Following observation at home and school shadowing, consultation with the SENCO and in collaboration with his parents, the Beam supervisor created an individual service plan of Applied Behaviour Analysis (ABA) to fit Adam. Sessions were set around his school day with either his supervisor or a Beam behaviour support therapist spending up to three hours per session in the family home.
“It’s key that he remain confident in different situations when neither Mum, Dad nor us are not there to support.”
Along with raising his academic performance, increasing Adam’s independence was a key outcome for his ABA programme. “Adam had difficulty remaining on task, found adjusting to changes in his routine challenging and was somewhat ritualistic during activities,” explains his supervisor. “We used visual schedules and self-monitoring techniques to facilitate independent on-task behaviour, and created a programme with alternating routines to encourage flexibility.” Fast forward to today and Adam started the new school year on par with his peers and is confidently preparing for each school day with minimal help. “Adam passed all his educational milestones and we have high aspirations for him to continue to achieve throughout his academic life,” says Dad. “He looks forward to his sessions and enjoys the time he spends with his supervisor.
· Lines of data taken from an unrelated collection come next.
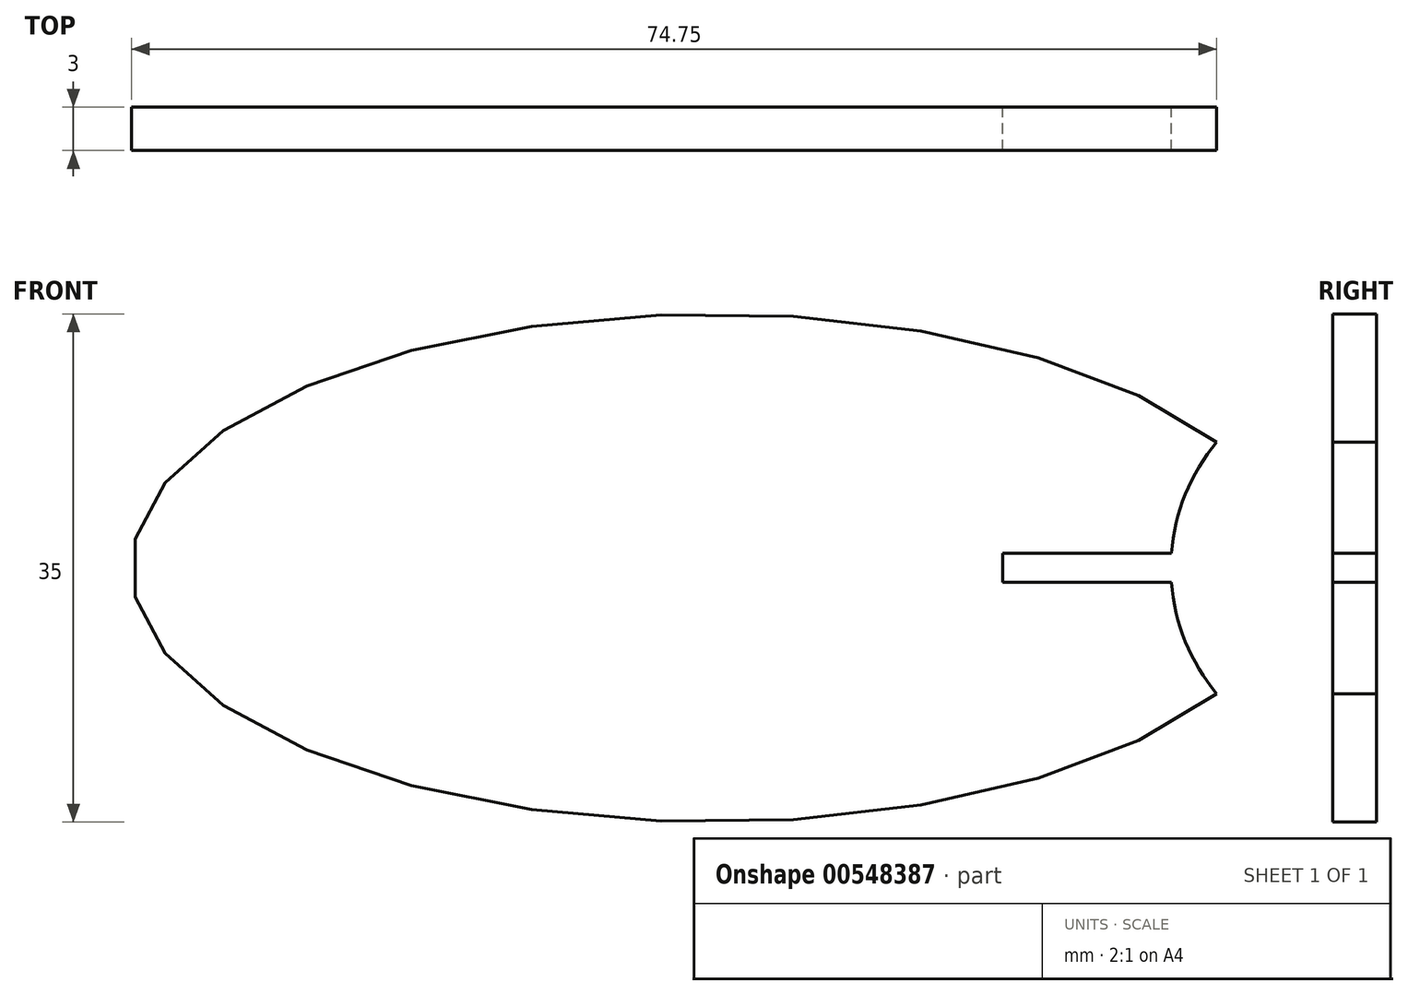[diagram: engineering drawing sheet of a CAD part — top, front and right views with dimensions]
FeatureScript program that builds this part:
annotation { "Feature Type Name" : "Feature", "Feature Type Description" : "" }
export const myFeature = defineFeature(function(context is Context, id is Id, definition is map)
    precondition{}
    {
        {
            var Q0;
            Q0=qCreatedBy(makeId("Front.planeOp"),FACE);
            var sketch = newSketch(context, id + "F0", { "sketchPlane" : qUnion([Q0])});
            skEllipse(sketch, "E0", {"center": v(0, 0) * mm, "majorRadius": 40 * mm, "minorRadius": 17.5 * mm, "majorAxis": v(-1, 0)});
            skSolve(sketch);
        }
        {
            var Q0;
            Q0=qSketchRegion(id+"F0",true);
            extrude(context, id + "F1", {"entities" : qUnion([Q0]), "depth" : 3 * mm});
        }
        {
            var Q0;
            Q0=qCreatedBy(makeId("Front.planeOp"),FACE);
            var sketch = newSketch(context, id + "F2", { "sketchPlane" : qUnion([Q0])});
            skCircle(sketch, "E1", {"center": v(45.1, 0) * mm, "radius": 13.5 * mm});
            skSolve(sketch);
        }
        {
            var Q0;
            Q0=qSketchRegion(id+"F2",true);
            extrude(context, id + "F3", {"entities" : qUnion([Q0]), "operationType" : NewBodyOperationType.REMOVE, "depth" : 25 * mm});
        }
        {
            var Q0;
            Q0=qCreatedBy(makeId("Front.planeOp"),FACE);
            var sketch = newSketch(context, id + "F4", { "sketchPlane" : qUnion([Q0])});
            skLineSegment(sketch, "E2.bottom", {"start": v(20, 1) * mm, "end": v(40, 1) * mm});
            skLineSegment(sketch, "E2.top", {"start": v(20, 0) * mm, "end": v(40, 0) * mm});
            skLineSegment(sketch, "E2.left", {"start": v(20, 1) * mm, "end": v(20, 0) * mm});
            skLineSegment(sketch, "E2.right", {"start": v(40, 1) * mm, "end": v(40, 0) * mm});
            skLineSegment(sketch, "E3.MirrorCS", {"start": v(20, -1) * mm, "end": v(40, -1) * mm});
            skLineSegment(sketch, "E4.MirrorCS", {"start": v(40, -1) * mm, "end": v(40, 0) * mm});
            skLineSegment(sketch, "E5.MirrorCS", {"start": v(20, -1) * mm, "end": v(20, 0) * mm});
            skSolve(sketch);
        }
        {
            var Q0;
            Q0=qSketchRegion(id+"F4",true);
            extrude(context, id + "F5", {"entities" : qUnion([Q0]), "operationType" : NewBodyOperationType.REMOVE, "depth" : 25 * mm});
        }
    });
We all work as a team, ABA is part of that and we are happy with the progress Adam has made since he started the programme.”
“It’s key that he remain confident in different situations when neither Mum, Dad nor us are not there to support,” continues his Beam supervisor. “We always look to generalise behaviours and skills across settings, people and context.” With his Beam supervisor and behaviour support therapist, Adam is currently learning to tell jokes. “Jokes provide a scripted way for Adam to engage with his peers. Something he can practice with us, then use at school to interact with children with roles that Adam can predict and feel confident about. It’s a tool to help socialisation, and for Adam it’s a good approach. When creating an ABA programme we always see the individual with their own abilities and likes and dislikes.” The first joke Adam will be trying at school is “Why is 6 scared of 7? Because 7, 8, 9!”